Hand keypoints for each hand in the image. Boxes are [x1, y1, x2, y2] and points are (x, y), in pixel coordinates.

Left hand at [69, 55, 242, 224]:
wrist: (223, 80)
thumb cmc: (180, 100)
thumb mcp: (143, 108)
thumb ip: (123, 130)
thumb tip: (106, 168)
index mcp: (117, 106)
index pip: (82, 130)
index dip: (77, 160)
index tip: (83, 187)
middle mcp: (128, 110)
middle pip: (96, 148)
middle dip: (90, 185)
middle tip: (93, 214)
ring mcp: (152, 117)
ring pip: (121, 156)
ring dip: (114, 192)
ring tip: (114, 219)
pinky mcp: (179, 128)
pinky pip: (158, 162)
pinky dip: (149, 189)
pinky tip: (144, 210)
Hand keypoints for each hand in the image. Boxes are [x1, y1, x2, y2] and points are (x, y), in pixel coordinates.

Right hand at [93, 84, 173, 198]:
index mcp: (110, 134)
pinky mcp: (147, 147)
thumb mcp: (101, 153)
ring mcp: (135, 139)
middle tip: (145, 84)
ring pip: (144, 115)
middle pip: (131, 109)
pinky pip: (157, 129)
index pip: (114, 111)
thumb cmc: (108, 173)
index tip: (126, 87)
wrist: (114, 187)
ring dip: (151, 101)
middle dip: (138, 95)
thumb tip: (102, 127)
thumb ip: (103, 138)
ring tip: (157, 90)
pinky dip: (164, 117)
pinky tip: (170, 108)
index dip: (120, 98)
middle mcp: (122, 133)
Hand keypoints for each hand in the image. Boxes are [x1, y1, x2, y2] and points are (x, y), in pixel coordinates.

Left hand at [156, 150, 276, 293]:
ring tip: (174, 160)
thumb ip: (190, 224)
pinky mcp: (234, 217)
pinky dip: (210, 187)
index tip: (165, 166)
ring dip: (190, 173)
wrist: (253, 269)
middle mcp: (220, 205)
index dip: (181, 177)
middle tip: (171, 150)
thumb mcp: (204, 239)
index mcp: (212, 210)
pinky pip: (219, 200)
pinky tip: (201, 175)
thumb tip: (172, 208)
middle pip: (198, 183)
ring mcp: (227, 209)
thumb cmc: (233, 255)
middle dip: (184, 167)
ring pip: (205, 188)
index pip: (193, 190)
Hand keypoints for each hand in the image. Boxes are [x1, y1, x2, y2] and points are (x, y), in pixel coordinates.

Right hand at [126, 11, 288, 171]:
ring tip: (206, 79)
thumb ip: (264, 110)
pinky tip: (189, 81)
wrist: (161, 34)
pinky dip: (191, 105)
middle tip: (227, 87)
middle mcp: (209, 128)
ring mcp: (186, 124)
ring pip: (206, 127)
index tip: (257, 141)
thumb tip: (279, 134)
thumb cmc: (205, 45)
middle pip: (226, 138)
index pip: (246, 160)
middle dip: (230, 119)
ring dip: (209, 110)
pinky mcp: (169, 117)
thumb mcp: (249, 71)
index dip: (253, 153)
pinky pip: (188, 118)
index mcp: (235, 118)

^^^^

▸ YOUR GOAL: Above are the entries. Output exactly the lines beginning with the line that has "middle tip: (145, 84)" and ending with the line that has "wrist: (161, 34)".

▸ EXERCISE ANSWER:
middle tip: (145, 84)
ring pip: (144, 115)
middle pip: (131, 109)
pinky pip: (157, 129)
index pip: (114, 111)
thumb cmc: (108, 173)
index tip: (126, 87)
wrist: (114, 187)
ring dip: (151, 101)
middle dip: (138, 95)
thumb tip: (102, 127)
thumb ip: (103, 138)
ring tip: (157, 90)
pinky dip: (164, 117)
pinky tip: (170, 108)
index dip: (120, 98)
middle mcp: (122, 133)
Hand keypoints for each hand in the image. Boxes are [x1, y1, x2, y2] and points are (x, y), in pixel coordinates.

Left hand at [156, 150, 276, 293]:
ring tip: (174, 160)
thumb ip: (190, 224)
pinky mcp: (234, 217)
pinky dip: (210, 187)
index tip: (165, 166)
ring dip: (190, 173)
wrist: (253, 269)
middle mcp: (220, 205)
index dip: (181, 177)
middle tip: (171, 150)
thumb mcp: (204, 239)
index mcp: (212, 210)
pinky pip: (219, 200)
pinky tip: (201, 175)
thumb tip: (172, 208)
middle pip: (198, 183)
ring mcp: (227, 209)
thumb cmc: (233, 255)
middle dip: (184, 167)
ring pip: (205, 188)
index pip: (193, 190)
Hand keypoints for each hand in the image. Boxes are [x1, y1, x2, y2] and points are (x, y), in pixel coordinates.

Right hand at [126, 11, 288, 171]:
ring tip: (206, 79)
thumb ip: (264, 110)
pinky tip: (189, 81)
wrist: (161, 34)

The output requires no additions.